Alexander Cameron was widely known as the King of Penola, and he opened the Royal Oak Hotel in 1848 with one of the earliest hotel licences in South Australia. The Cameron family introduced Mary to race days, dances and other joys of country life. She mixed with wealthy family friends like the MacArthurs of Limestone Ridge and the Riddochs of Yallum Station, but it was 'the gentle learned priest' Father Julian Tenison Woods who was to have the most profound influence on her life.

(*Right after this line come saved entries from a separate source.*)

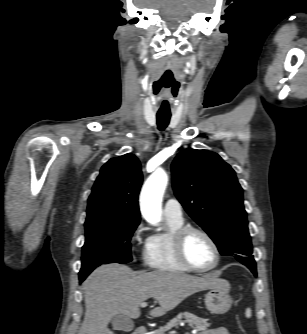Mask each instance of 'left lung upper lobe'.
Instances as JSON below:
<instances>
[{
	"instance_id": "5c2ea615",
	"label": "left lung upper lobe",
	"mask_w": 307,
	"mask_h": 334,
	"mask_svg": "<svg viewBox=\"0 0 307 334\" xmlns=\"http://www.w3.org/2000/svg\"><path fill=\"white\" fill-rule=\"evenodd\" d=\"M173 189L187 213L225 256L256 267L242 188L235 171L215 152L185 149L172 163Z\"/></svg>"
}]
</instances>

Father Woods' parish covered 56,000 square kilometres of bushland, and he could regularly be found preparing sermons and celebrating Mass beneath the shelter of towering River Red Gums such as the Father Woods Tree. He inspired Mary's commitment to the education of all children, and lessons were held in a small cottage, St Joseph's Church, and then a stable formerly located on Mary MacKillop Park. Mary's brother, John MacKillop, converted the stable into a schoolroom which could accommodate up to 40 students, and it was here that the Cradle of the Sisters of St Joseph of the Sacred Heart began. On 19 March 1866, the Feast of St Joseph, Mary wore a black dress and signed off as "Mary, Sister of St Joseph" for the first time. In 1867, the classes shifted to a purpose-built school building now referred to as the Woods-MacKillop Schoolhouse, which is located on the corner of Petticoat Lane.

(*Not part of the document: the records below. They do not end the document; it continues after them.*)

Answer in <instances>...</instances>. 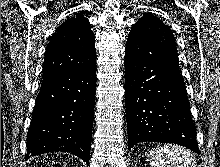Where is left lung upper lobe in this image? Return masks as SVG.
Wrapping results in <instances>:
<instances>
[{"label": "left lung upper lobe", "instance_id": "5c2ea615", "mask_svg": "<svg viewBox=\"0 0 220 167\" xmlns=\"http://www.w3.org/2000/svg\"><path fill=\"white\" fill-rule=\"evenodd\" d=\"M125 52L141 59H157L179 65L172 31L150 14L141 17L131 29Z\"/></svg>", "mask_w": 220, "mask_h": 167}]
</instances>
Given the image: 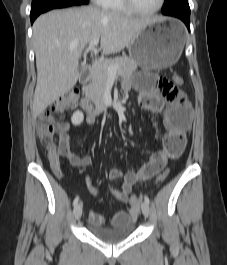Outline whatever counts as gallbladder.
Here are the masks:
<instances>
[{"label": "gallbladder", "instance_id": "obj_1", "mask_svg": "<svg viewBox=\"0 0 227 265\" xmlns=\"http://www.w3.org/2000/svg\"><path fill=\"white\" fill-rule=\"evenodd\" d=\"M82 68H83V67H82V66H80V70H82Z\"/></svg>", "mask_w": 227, "mask_h": 265}]
</instances>
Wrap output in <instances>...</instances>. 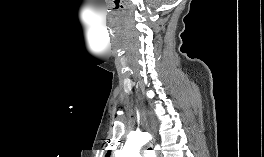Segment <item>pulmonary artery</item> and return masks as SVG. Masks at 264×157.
Here are the masks:
<instances>
[{"instance_id":"pulmonary-artery-1","label":"pulmonary artery","mask_w":264,"mask_h":157,"mask_svg":"<svg viewBox=\"0 0 264 157\" xmlns=\"http://www.w3.org/2000/svg\"><path fill=\"white\" fill-rule=\"evenodd\" d=\"M152 156H154V154H153L152 151H146V152H144V154H143V157H152ZM154 157H155V156H154Z\"/></svg>"}]
</instances>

Within weeks of the schoolhouse opening, Mary MacKillop boarded the steamship SS Penola for the journey to Adelaide, where she went on to establish the Cathedral Hall School, officially took vows and became Mary of the Cross.
The Sisters of St Joseph continued her work in Penola, teaching and living in the schoolhouse off and on up until 1889. When the new St Joseph's School (now the Mary MacKillop Memorial School) opened in 1936, the schoolhouse became a parish hall. In 1989, it was re-dedicated as the Woods-MacKillop Schoolhouse by Archbishop Faulkner following a lengthy restoration process, and the heritage-listed building now operates as a museum.